The Central Bank of Cyprus (CBC) has taken significant steps in the past two years to strengthen the financial resilience of the nation’s banking system.

These measures, detailed in its 2023 macroprudential policy report to parliament, aim to mitigate systemic risks and ensure stability in the financial sector.

In 2024, the CBC introduced updated capital requirements for Cypriot banks identified as Other Systemically Important Institutions (O-SIIs).

The adjustments are part of a broader strategy to safeguard the financial system against potential vulnerabilities.

Five major banks—Bank of Cyprus, Hellenic Bank, Eurobank, Astrobank, and Alpha Bank—have been designated as O-SIIs and are required to maintain specific capital reserves over the next three years.

The revised reserve requirements, effective from January 2024, specify that the Bank of Cyprus must maintain a reserve of 1.875 per cent for 2024, which will rise to 1.9375 per cent in 2025 and further increase to 2 per cent in 2026.

Hellenic Bank is required to hold 1.25 per cent in 2024, with incremental increases to 1.50 per cent in 2025 and 1.75 per cent in 2026.

In addition, Eurobank’s reserves are set at 0.75 per cent for 2024, 0.875 per cent for 2025, and 1 per cent for 2026.

Meanwhile, Astrobank and Alpha Bank are required to maintain a consistent reserve rate of 0.25 per cent across all three years.

The CBC also reassessed the countercyclical capital buffer (CCyB) to respond to evolving systemic risks.

In June 2023, the CCyB was increased from 0.5 per cent to 1.0 per cent, with implementation set for June 2024.

What is more, a further increase to 1.5 per cent was decided by January 2025, effective from January 2026.

These adjustments reflect the CBC’s recognition of heightened systemic risks due to global economic uncertainties, geopolitical tensions, and their potential impact on Cyprus’ macroeconomic environment.

“The aim is to channel a portion of banks’ profits towards resilience, creating larger reserves to absorb potential losses during crises,” the CBC stated.

Following a collaborative review with the Cyprus Securities and Exchange Commission, the CBC concluded that no Cypriot Investment Firms (CIFs) qualify as O-SIIs for 2024.

The review determined that CIFs do not meet the thresholds set by the EU’s Capital Requirements Directive (CRD) and Regulation (CRR).

“As a result, no CIFs fall under the O-SII framework,” the CBC clarified in its parliamentary report.

The CBC chose not to implement certain macroprudential measures adopted by other EU countries.

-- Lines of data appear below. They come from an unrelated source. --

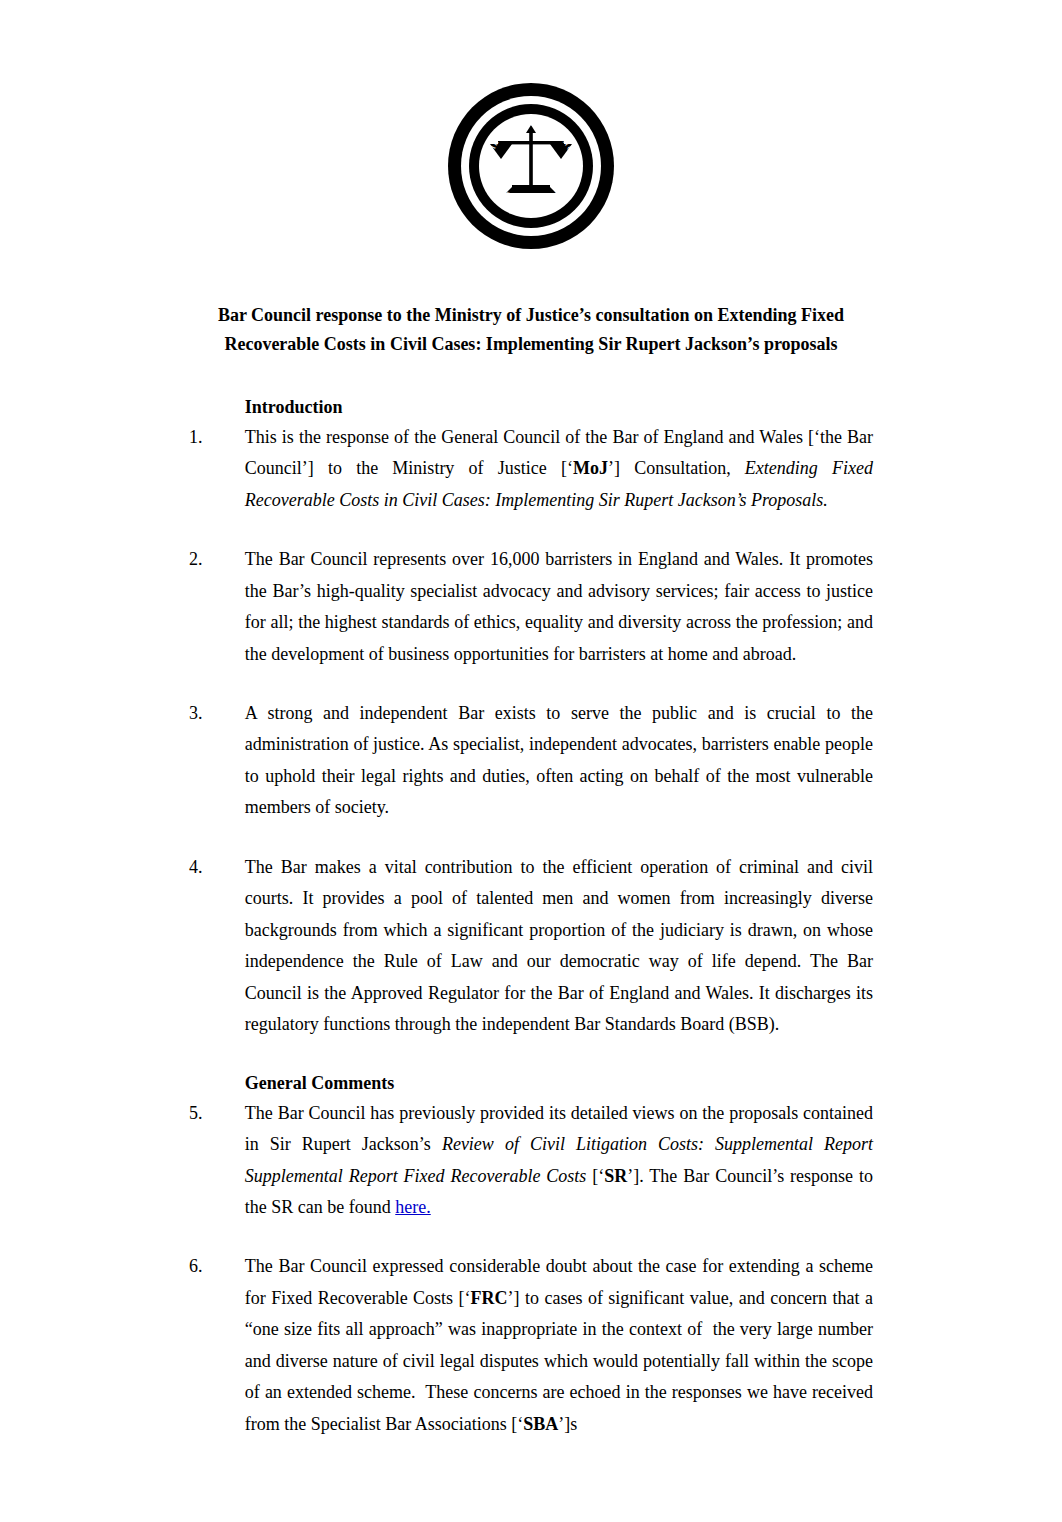THE GENERAL COUNCIL OF THE BAR JUSTICE FOR ALL
Bar Council response to the Ministry of Justice’s consultation on Extending Fixed Recoverable Costs in Civil Cases: Implementing Sir Rupert Jackson’s proposals
Introduction
This is the response of the General Council of the Bar of England and Wales [‘the Bar Council’] to the Ministry of Justice [‘MoJ’] Consultation, Extending Fixed Recoverable Costs in Civil Cases: Implementing Sir Rupert Jackson’s Proposals.
The Bar Council represents over 16,000 barristers in England and Wales. It promotes the Bar’s high-quality specialist advocacy and advisory services; fair access to justice for all; the highest standards of ethics, equality and diversity across the profession; and the development of business opportunities for barristers at home and abroad.
A strong and independent Bar exists to serve the public and is crucial to the administration of justice. As specialist, independent advocates, barristers enable people to uphold their legal rights and duties, often acting on behalf of the most vulnerable members of society.
The Bar makes a vital contribution to the efficient operation of criminal and civil courts. It provides a pool of talented men and women from increasingly diverse backgrounds from which a significant proportion of the judiciary is drawn, on whose independence the Rule of Law and our democratic way of life depend. The Bar Council is the Approved Regulator for the Bar of England and Wales. It discharges its regulatory functions through the independent Bar Standards Board (BSB).
General Comments
The Bar Council has previously provided its detailed views on the proposals contained in Sir Rupert Jackson’s Review of Civil Litigation Costs: Supplemental Report Supplemental Report Fixed Recoverable Costs [‘SR’]. The Bar Council’s response to the SR can be found here.
The Bar Council expressed considerable doubt about the case for extending a scheme for Fixed Recoverable Costs [‘FRC’] to cases of significant value, and concern that a “one size fits all approach” was inappropriate in the context of the very large number and diverse nature of civil legal disputes which would potentially fall within the scope of an extended scheme. These concerns are echoed in the responses we have received from the Specialist Bar Associations [‘SBA’]s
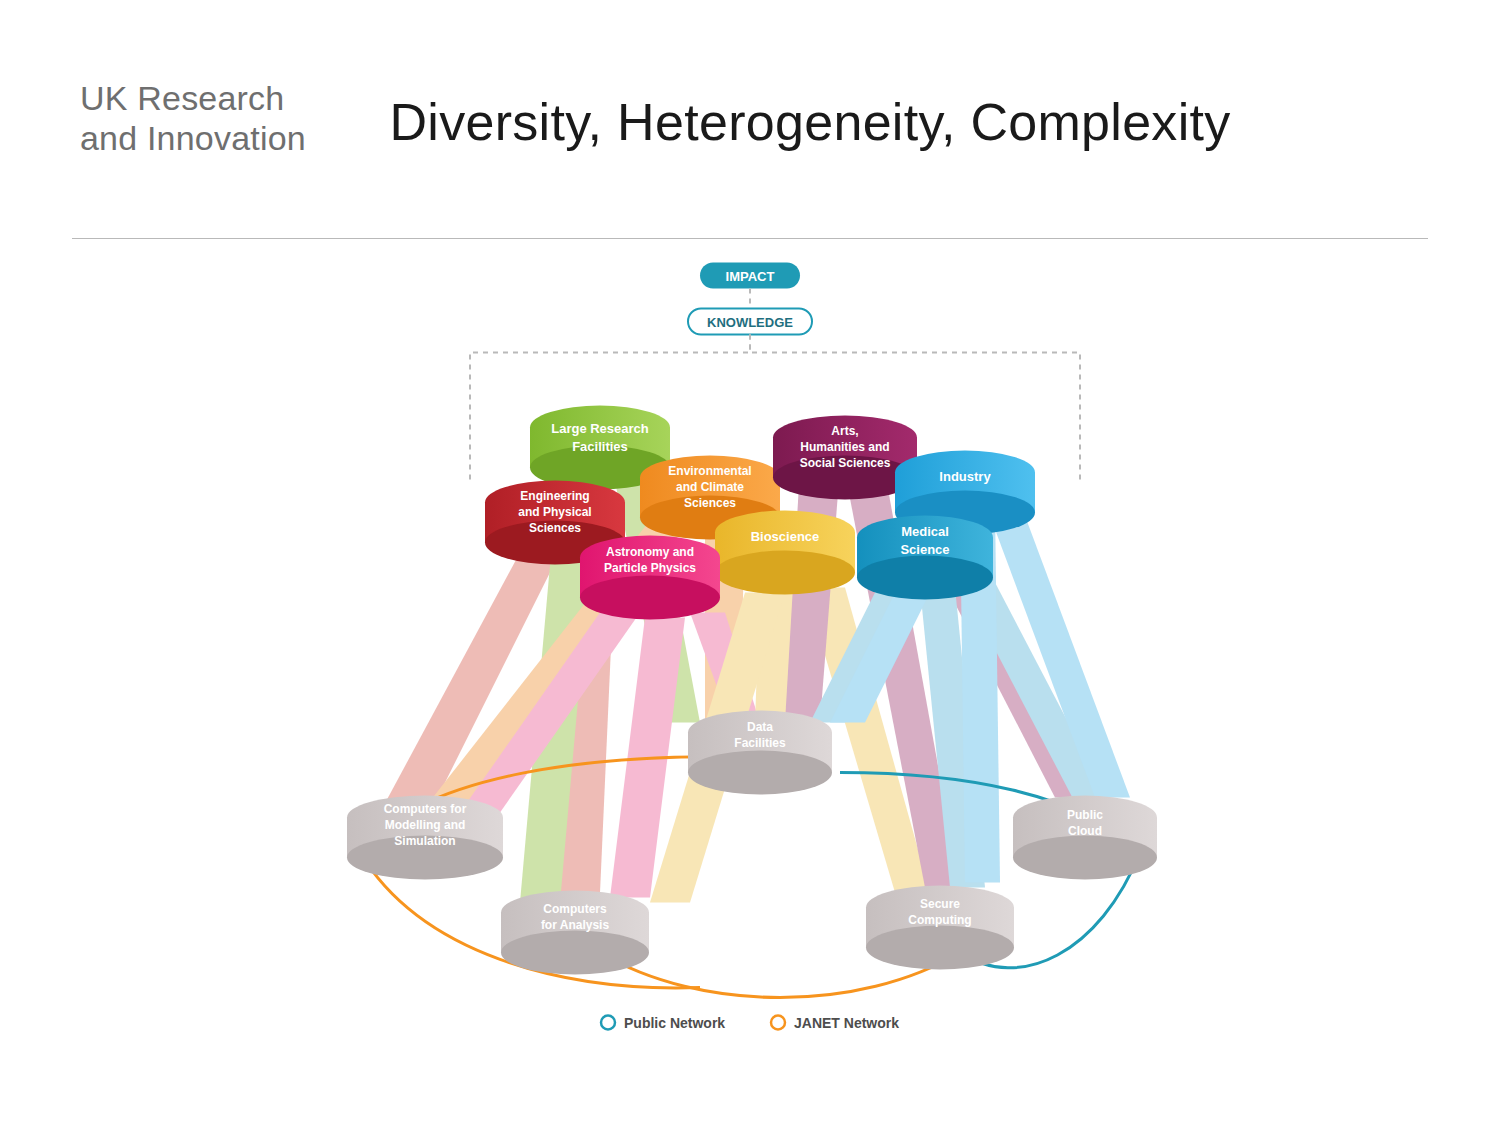UK Research and Innovation
Diversity, Heterogeneity, Complexity
IMPACT KNOWLEDGE Large Research Facilities Environmental and Climate Sciences Arts, Humanities and Social Sciences Industry Engineering and Physical Sciences Bioscience Medical Science Astronomy and Particle Physics Data Facilities Computers for Modelling and Simulation Public Cloud Computers for Analysis Secure Computing Public Network JANET Network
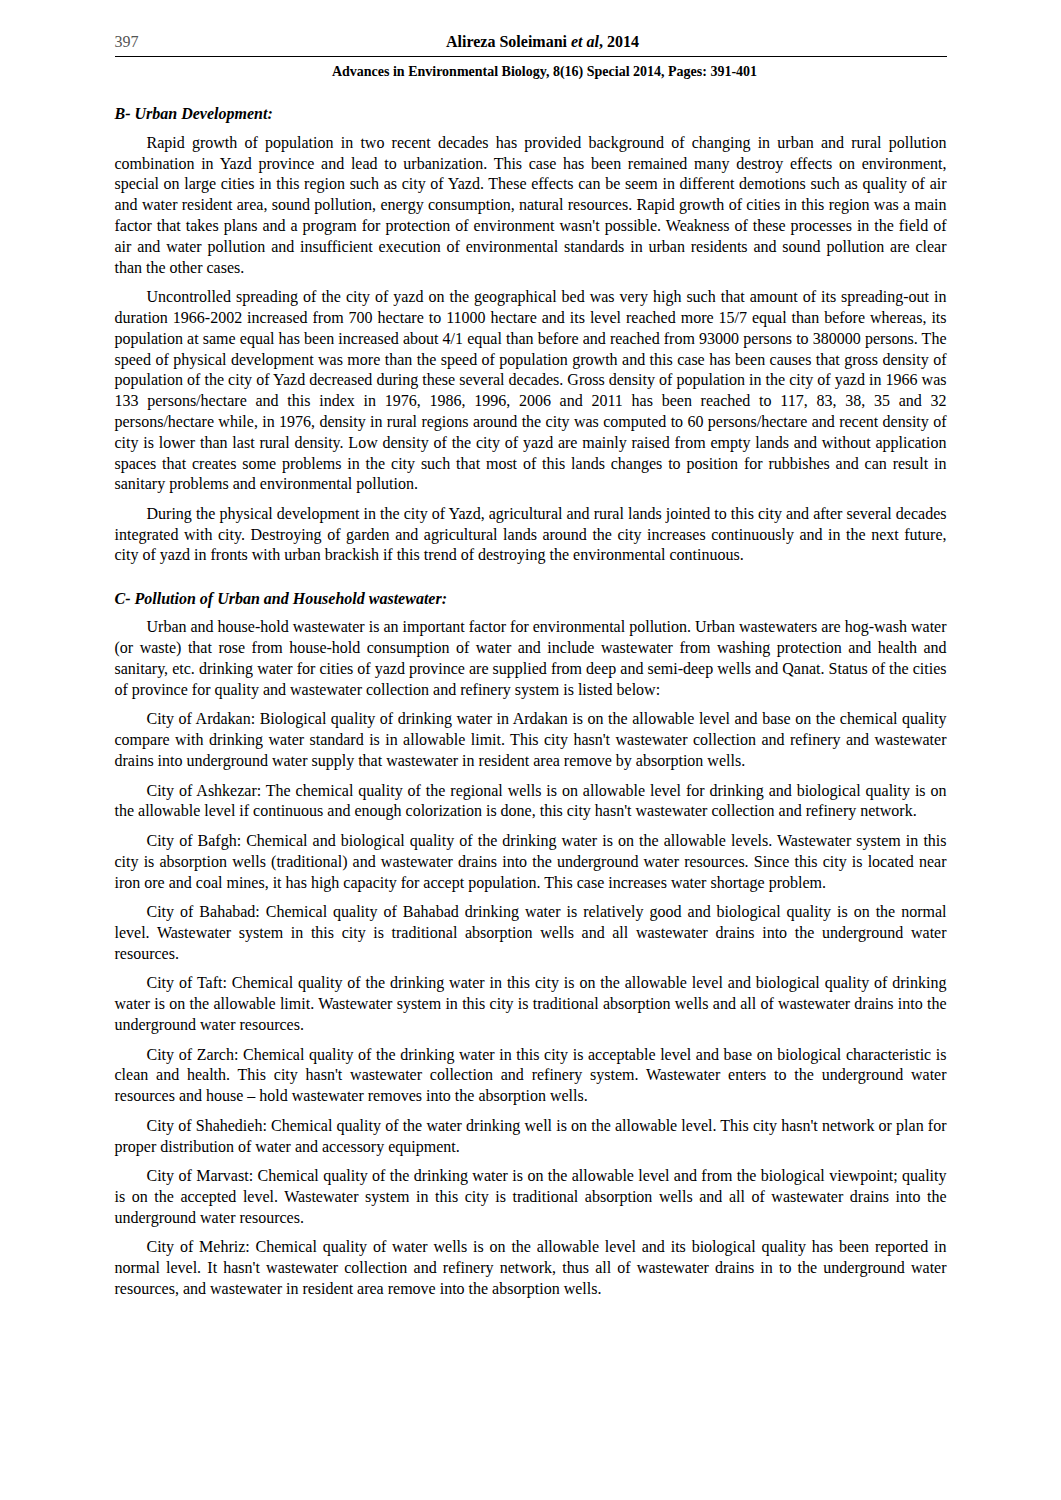397 Alireza Soleimani et al, 2014
Advances in Environmental Biology, 8(16) Special 2014, Pages: 391-401
B- Urban Development:
Rapid growth of population in two recent decades has provided background of changing in urban and rural pollution combination in Yazd province and lead to urbanization. This case has been remained many destroy effects on environment, special on large cities in this region such as city of Yazd. These effects can be seem in different demotions such as quality of air and water resident area, sound pollution, energy consumption, natural resources. Rapid growth of cities in this region was a main factor that takes plans and a program for protection of environment wasn't possible. Weakness of these processes in the field of air and water pollution and insufficient execution of environmental standards in urban residents and sound pollution are clear than the other cases.
Uncontrolled spreading of the city of yazd on the geographical bed was very high such that amount of its spreading-out in duration 1966-2002 increased from 700 hectare to 11000 hectare and its level reached more 15/7 equal than before whereas, its population at same equal has been increased about 4/1 equal than before and reached from 93000 persons to 380000 persons. The speed of physical development was more than the speed of population growth and this case has been causes that gross density of population of the city of Yazd decreased during these several decades. Gross density of population in the city of yazd in 1966 was 133 persons/hectare and this index in 1976, 1986, 1996, 2006 and 2011 has been reached to 117, 83, 38, 35 and 32 persons/hectare while, in 1976, density in rural regions around the city was computed to 60 persons/hectare and recent density of city is lower than last rural density. Low density of the city of yazd are mainly raised from empty lands and without application spaces that creates some problems in the city such that most of this lands changes to position for rubbishes and can result in sanitary problems and environmental pollution.
During the physical development in the city of Yazd, agricultural and rural lands jointed to this city and after several decades integrated with city. Destroying of garden and agricultural lands around the city increases continuously and in the next future, city of yazd in fronts with urban brackish if this trend of destroying the environmental continuous.
C- Pollution of Urban and Household wastewater:
Urban and house-hold wastewater is an important factor for environmental pollution. Urban wastewaters are hog-wash water (or waste) that rose from house-hold consumption of water and include wastewater from washing protection and health and sanitary, etc. drinking water for cities of yazd province are supplied from deep and semi-deep wells and Qanat. Status of the cities of province for quality and wastewater collection and refinery system is listed below:
City of Ardakan: Biological quality of drinking water in Ardakan is on the allowable level and base on the chemical quality compare with drinking water standard is in allowable limit. This city hasn't wastewater collection and refinery and wastewater drains into underground water supply that wastewater in resident area remove by absorption wells.
City of Ashkezar: The chemical quality of the regional wells is on allowable level for drinking and biological quality is on the allowable level if continuous and enough colorization is done, this city hasn't wastewater collection and refinery network.
City of Bafgh: Chemical and biological quality of the drinking water is on the allowable levels. Wastewater system in this city is absorption wells (traditional) and wastewater drains into the underground water resources. Since this city is located near iron ore and coal mines, it has high capacity for accept population. This case increases water shortage problem.
City of Bahabad: Chemical quality of Bahabad drinking water is relatively good and biological quality is on the normal level. Wastewater system in this city is traditional absorption wells and all wastewater drains into the underground water resources.
City of Taft: Chemical quality of the drinking water in this city is on the allowable level and biological quality of drinking water is on the allowable limit. Wastewater system in this city is traditional absorption wells and all of wastewater drains into the underground water resources.
City of Zarch: Chemical quality of the drinking water in this city is acceptable level and base on biological characteristic is clean and health. This city hasn't wastewater collection and refinery system. Wastewater enters to the underground water resources and house – hold wastewater removes into the absorption wells.
City of Shahedieh: Chemical quality of the water drinking well is on the allowable level. This city hasn't network or plan for proper distribution of water and accessory equipment.
City of Marvast: Chemical quality of the drinking water is on the allowable level and from the biological viewpoint; quality is on the accepted level. Wastewater system in this city is traditional absorption wells and all of wastewater drains into the underground water resources.
City of Mehriz: Chemical quality of water wells is on the allowable level and its biological quality has been reported in normal level. It hasn't wastewater collection and refinery network, thus all of wastewater drains in to the underground water resources, and wastewater in resident area remove into the absorption wells.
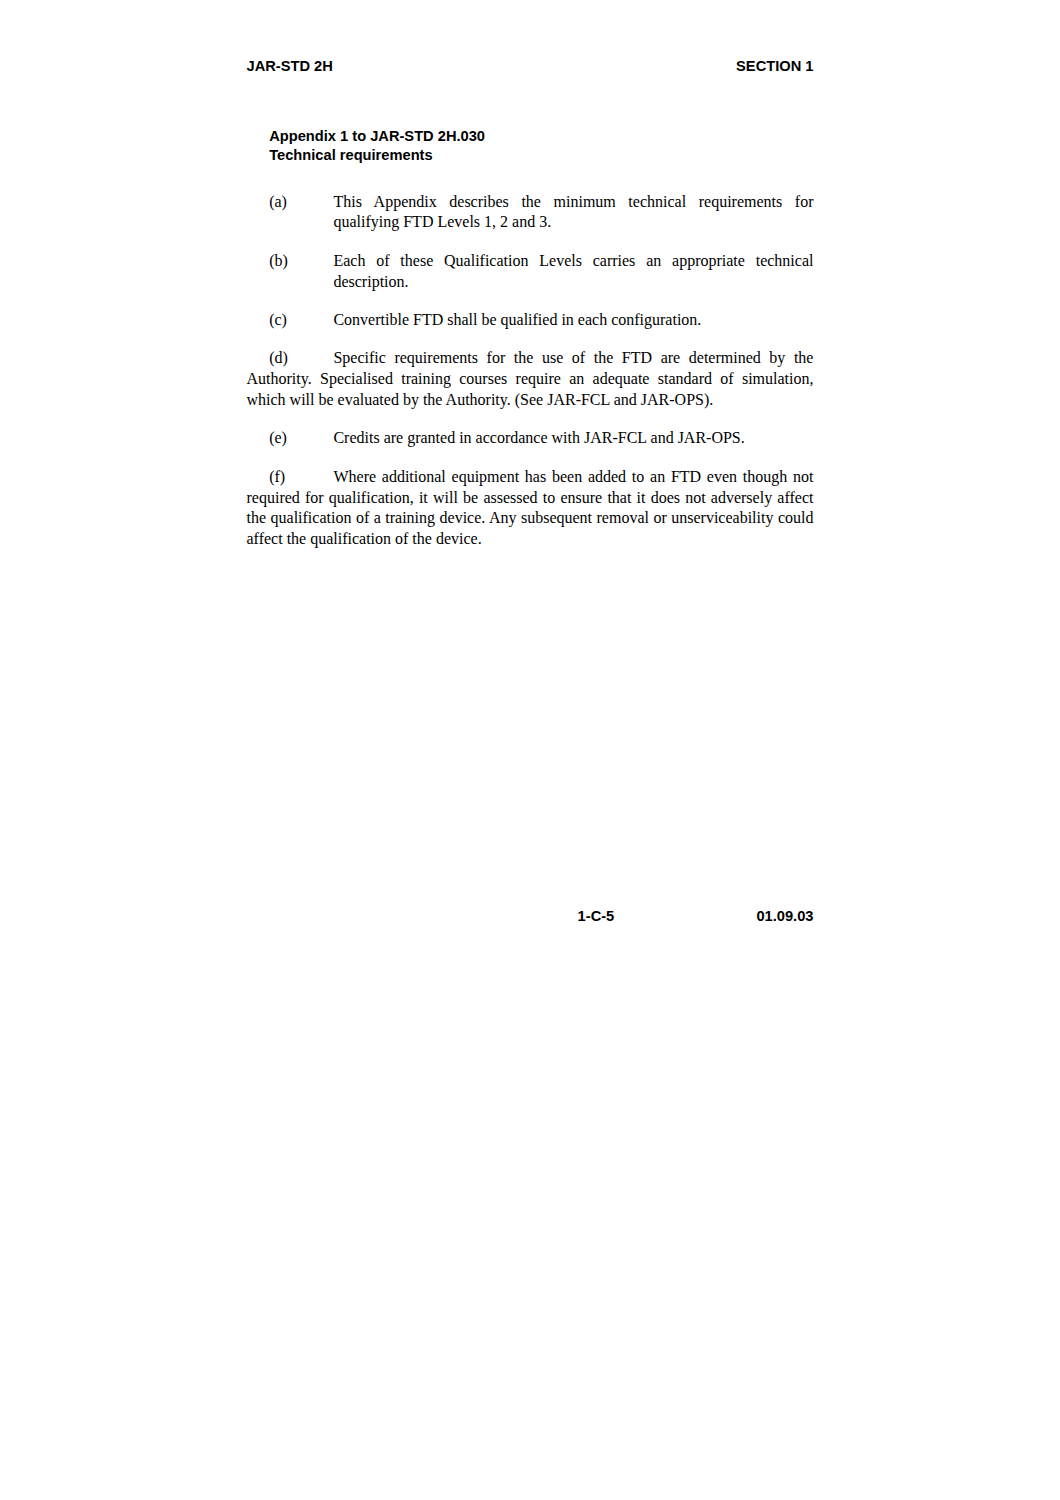JAR-STD 2H
SECTION 1
Appendix 1 to JAR-STD 2H.030 Technical requirements
(a)
This Appendix describes the minimum technical requirements for qualifying FTD Levels 1, 2 and 3.
(b)
Each of these Qualification Levels carries an appropriate technical description.
(c)
Convertible FTD shall be qualified in each configuration.
(d) Specific requirements for the use of the FTD are determined by the Authority. Specialised training courses require an adequate standard of simulation, which will be evaluated by the Authority. (See JAR-FCL and JAR-OPS).
(e)
Credits are granted in accordance with JAR-FCL and JAR-OPS.
(f) Where additional equipment has been added to an FTD even though not required for qualification, it will be assessed to ensure that it does not adversely affect the qualification of a training device. Any subsequent removal or unserviceability could affect the qualification of the device.
1-C-5
01.09.03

For instance, Belgium’s decision to impose a 6 per cent systemic risk buffer on retail banking exposures and Portugal’s sectoral buffer of 4 per cent were deemed unnecessary for Cyprus.

Similarly, Denmark’s measure to introduce a 7 per cent buffer for non-financial entities in real estate and construction was also excluded.

The CBC emphasised the importance of a proactive approach to financial stability in its report.

While the Cypriot financial system remains resilient, the CBC highlighted the need for vigilance due to persistent uncertainties in the global and domestic macroeconomic environment.

“The CBC continues to monitor the sector and will implement additional measures if required to safeguard financial stability,” the report noted.

The CBC’s analysis also focused on the increasing likelihood of severe global economic disruptions that could affect Cyprus.

Despite positive economic projections, geopolitical developments and market volatility pose significant challenges.

“The probability of extreme events impacting the Cypriot banking sector has risen due to global uncertainties,” the CBC warned.